SOURCE RECORDS:
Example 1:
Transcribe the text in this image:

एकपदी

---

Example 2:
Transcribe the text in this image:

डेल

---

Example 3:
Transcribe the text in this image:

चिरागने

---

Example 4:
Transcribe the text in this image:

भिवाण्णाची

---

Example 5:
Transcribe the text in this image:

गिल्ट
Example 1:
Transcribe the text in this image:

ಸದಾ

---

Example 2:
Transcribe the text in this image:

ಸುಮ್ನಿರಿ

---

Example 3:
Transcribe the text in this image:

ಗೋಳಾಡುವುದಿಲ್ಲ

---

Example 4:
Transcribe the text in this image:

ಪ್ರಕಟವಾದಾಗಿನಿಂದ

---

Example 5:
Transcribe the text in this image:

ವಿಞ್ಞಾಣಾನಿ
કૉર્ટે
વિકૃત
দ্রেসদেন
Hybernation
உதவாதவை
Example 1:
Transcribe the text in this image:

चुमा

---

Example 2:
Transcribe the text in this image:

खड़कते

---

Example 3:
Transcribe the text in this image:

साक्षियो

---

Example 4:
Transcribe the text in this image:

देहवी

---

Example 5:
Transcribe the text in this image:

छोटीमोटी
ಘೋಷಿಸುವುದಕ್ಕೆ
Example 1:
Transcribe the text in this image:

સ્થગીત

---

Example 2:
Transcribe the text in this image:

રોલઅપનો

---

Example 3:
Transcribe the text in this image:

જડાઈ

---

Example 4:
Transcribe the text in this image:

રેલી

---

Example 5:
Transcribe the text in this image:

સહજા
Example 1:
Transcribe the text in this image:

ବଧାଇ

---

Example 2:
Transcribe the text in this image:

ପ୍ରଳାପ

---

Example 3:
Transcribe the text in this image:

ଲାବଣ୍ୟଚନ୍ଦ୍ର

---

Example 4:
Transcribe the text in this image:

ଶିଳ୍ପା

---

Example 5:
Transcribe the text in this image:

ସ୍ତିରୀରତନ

ACTIVITY:
Whatever the entries above contain, reproduce all of them exactly.

PROBLEM SOLUTION:
Example 1:
Transcribe the text in this image:

एकपदी

---

Example 2:
Transcribe the text in this image:

डेल

---

Example 3:
Transcribe the text in this image:

चिरागने

---

Example 4:
Transcribe the text in this image:

भिवाण्णाची

---

Example 5:
Transcribe the text in this image:

गिल्ट
Example 1:
Transcribe the text in this image:

ಸದಾ

---

Example 2:
Transcribe the text in this image:

ಸುಮ್ನಿರಿ

---

Example 3:
Transcribe the text in this image:

ಗೋಳಾಡುವುದಿಲ್ಲ

---

Example 4:
Transcribe the text in this image:

ಪ್ರಕಟವಾದಾಗಿನಿಂದ

---

Example 5:
Transcribe the text in this image:

ವಿಞ್ಞಾಣಾನಿ
કૉર્ટે
વિકૃત
দ্রেসদেন
Hybernation
உதவாதவை
Example 1:
Transcribe the text in this image:

चुमा

---

Example 2:
Transcribe the text in this image:

खड़कते

---

Example 3:
Transcribe the text in this image:

साक्षियो

---

Example 4:
Transcribe the text in this image:

देहवी

---

Example 5:
Transcribe the text in this image:

छोटीमोटी
ಘೋಷಿಸುವುದಕ್ಕೆ
Example 1:
Transcribe the text in this image:

સ્થગીત

---

Example 2:
Transcribe the text in this image:

રોલઅપનો

---

Example 3:
Transcribe the text in this image:

જડાઈ

---

Example 4:
Transcribe the text in this image:

રેલી

---

Example 5:
Transcribe the text in this image:

સહજા
Example 1:
Transcribe the text in this image:

ବଧାଇ

---

Example 2:
Transcribe the text in this image:

ପ୍ରଳାପ

---

Example 3:
Transcribe the text in this image:

ଲାବଣ୍ୟଚନ୍ଦ୍ର

---

Example 4:
Transcribe the text in this image:

ଶିଳ୍ପା

---

Example 5:
Transcribe the text in this image:

ସ୍ତିରୀରତନ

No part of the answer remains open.